- Born: Simon Barnes Shelton 13 January 1966 Bethnal Green, London, England
- Died: 17 January 2018 (aged 52) Liverpool, England
- Occupation: Actor
- Years active: 1988–2018
- Notable work: Playing Tinky Winky in Teletubbies (1997–2001)
- Spouse: Emma Robbins
- Children: 3
- Relatives: Emily Atack (niece)

= Simon Shelton =

British actor (1966–2018)

Simon Barnes Shelton (13 January 1966 – 17 January 2018) was an English actor.

==Biography==

Shelton was born in the Bethnal Green area of London on 13 January 1966.

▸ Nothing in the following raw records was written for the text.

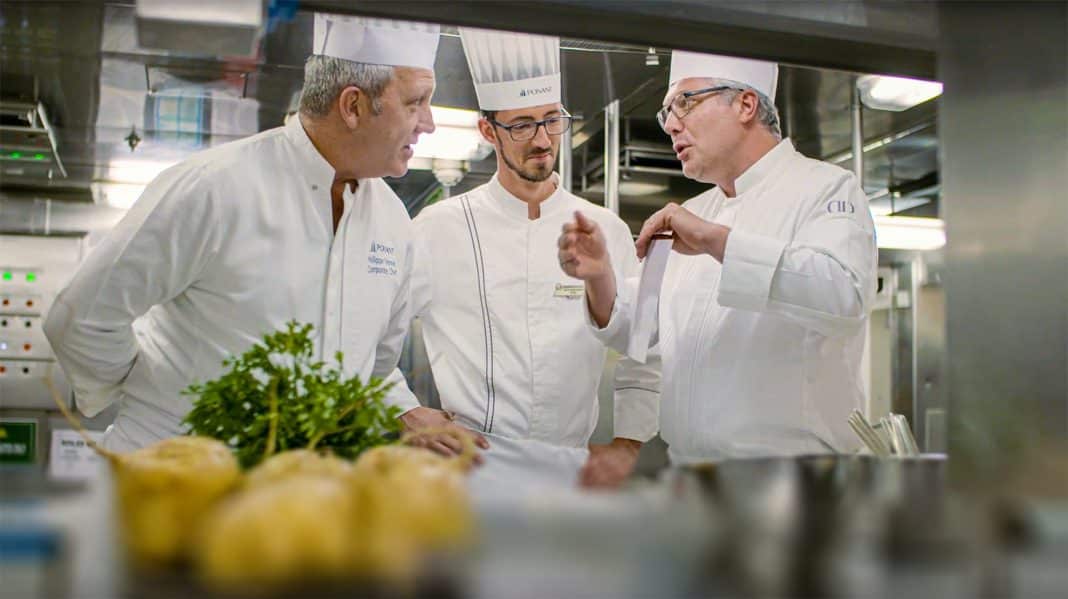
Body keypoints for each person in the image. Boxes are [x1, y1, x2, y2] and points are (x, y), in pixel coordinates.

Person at [44, 15, 447, 451]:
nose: (428, 123)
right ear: (352, 106)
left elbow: (371, 361)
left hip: (284, 494)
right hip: (170, 480)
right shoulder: (215, 186)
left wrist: (401, 408)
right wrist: (152, 399)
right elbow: (81, 317)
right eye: (415, 102)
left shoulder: (391, 222)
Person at [558, 51, 877, 464]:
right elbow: (637, 330)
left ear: (746, 104)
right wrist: (599, 275)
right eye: (666, 113)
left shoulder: (827, 189)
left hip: (792, 482)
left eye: (685, 103)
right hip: (692, 478)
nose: (672, 124)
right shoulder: (698, 209)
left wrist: (716, 241)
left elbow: (844, 296)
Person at [397, 28, 659, 488]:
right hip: (471, 467)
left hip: (573, 470)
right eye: (520, 125)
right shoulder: (438, 228)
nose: (541, 140)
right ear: (487, 131)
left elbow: (647, 346)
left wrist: (629, 443)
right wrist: (406, 410)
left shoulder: (605, 228)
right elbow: (369, 333)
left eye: (551, 120)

Shelton was best known for his children's television work. He portrayed Tinky Winky on Teletubbies from 1997 to 2001, replacing the original actor Dave Thompson. He also played Dark Knight on the first series of Incredible Games in 1994.

Shelton was married to Emma Robbins. They had three children and lived in Ampthill, Bedfordshire. Shelton's niece is actress Emily Atack.

Shelton had a history of alcoholism. On 17 January 2018, he was found dead in a car park stairwell near the Port of Liverpool Building in Liverpool at the age of 52. His cause of death was hypothermia and he had a high concentration of alcohol in his system.